5 dampak pemangkasan anggaran pendidikan
Koordinator Jaringan Pemantau Pendidikan Indonesia (JPPI) Ubaid Matraji mengungkap lima dampak yang diakibatkan oleh adanya pemangkasan anggaran pendidikan.
1. Ancaman penurunan kualitas pendidikan
Ubaid mengatakan bahwa anggaran yang terbatas akan berdampak pada kualitas guru yang rendah, fasilitas pendidikan yang buruk dan sangat kurang, serta akses pada sumber belajar yang sangat terbatas.
"Hal ini akan menyebabkan penurunan kualitas pendidikan secara keseluruhan," kata Ubaid.
2. Bertambahnya angka putus sekolah
Ubaid menuturkan bahwa ada banyak siswa, terutama dari keluarga miskin dan kelompok rentan lainnya, yang bergantung pada bantuan pemerintah untuk biaya pendidikan, seperti program PIP dan beasiswa.

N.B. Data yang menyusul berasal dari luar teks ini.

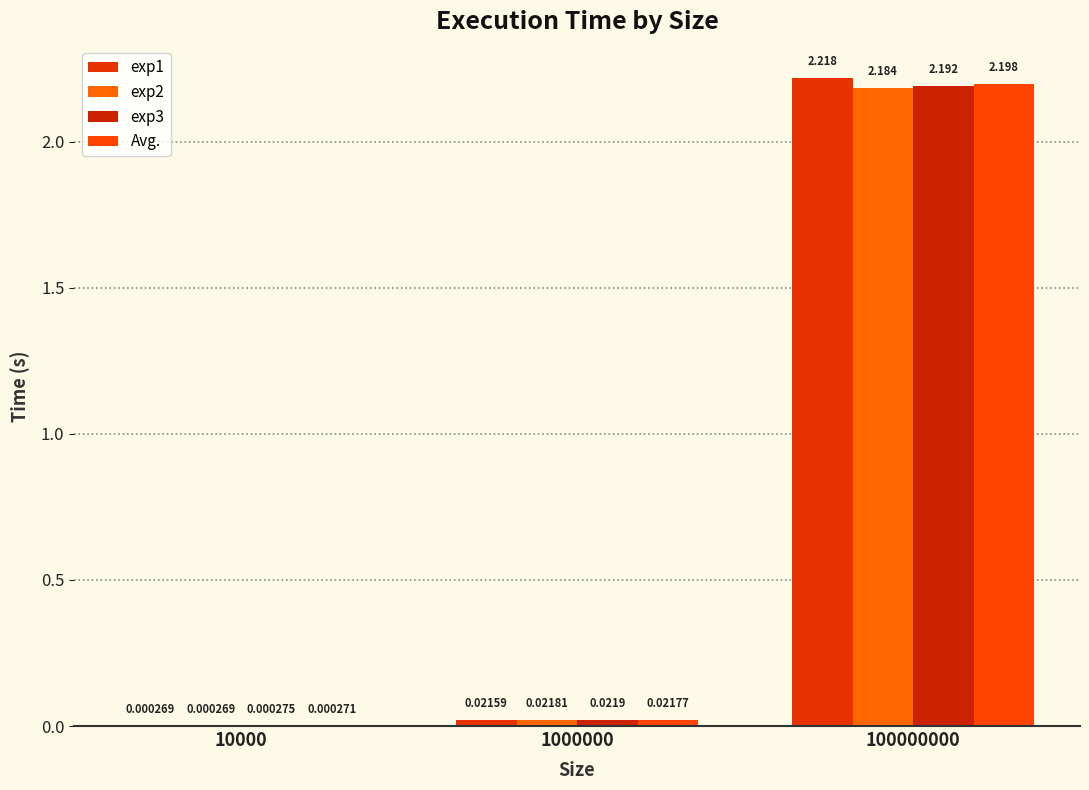

What are all the series names shown in the legend?

exp1, exp2, exp3, Avg.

"Pengurangan anggaran dapat menyebabkan mereka putus sekolah karena tidak mampu lagi membayar biaya Pendidikan," tuturnya.
3. Sulitnya akses pendidikan di daerah.
Menurut Ubaid, jumlah sekolah di kota saja masih sangat terbatas, apalagi di daerah-daerah yang jauh dari perkotaan.
Di kota, daya tampung sekolah negeri sangat minim, apalagi di daerah, wujud fasilitas gedung sekolah saja banyak yang tidak punya. Apalagi untuk jenjang sekolah menengah yang sangat susah diakses di daerah.
4. Pemecatan guru honorer secara massal
Ubaid mengatakan bahwa kebijakan pemecatan guru honorer pernah terjadi pada 2024. Ribuan guru honorer telah terdampak sehingga mereka diputus kerja secara sepihak.
"Jika anggaran pendidikan 2025 tambak cekak karena adanya pemangkasan, maka guru honorer ini rentan untuk dipecat karena status dan kekuatan hukum mereka sangatlah lemah," kata Ubaid.
5. Meningkatnya ketimpangan pendidikan
Menurut Ubaid, anak-anak dari keluarga kaya akan memiliki akses pendidikan yang lebih baik dibandingkan dengan anak-anak dari keluarga miskin. Hal ini akan semakin memperlebar kesenjangan pendidikan di Indonesia.
"Apalagi, daya tampung sekolah sekolah negeri sangat minim. Jadi, mau tidak mau, harus masuk sekolah swasta yang berbayar mahal," pungkas Ubaid.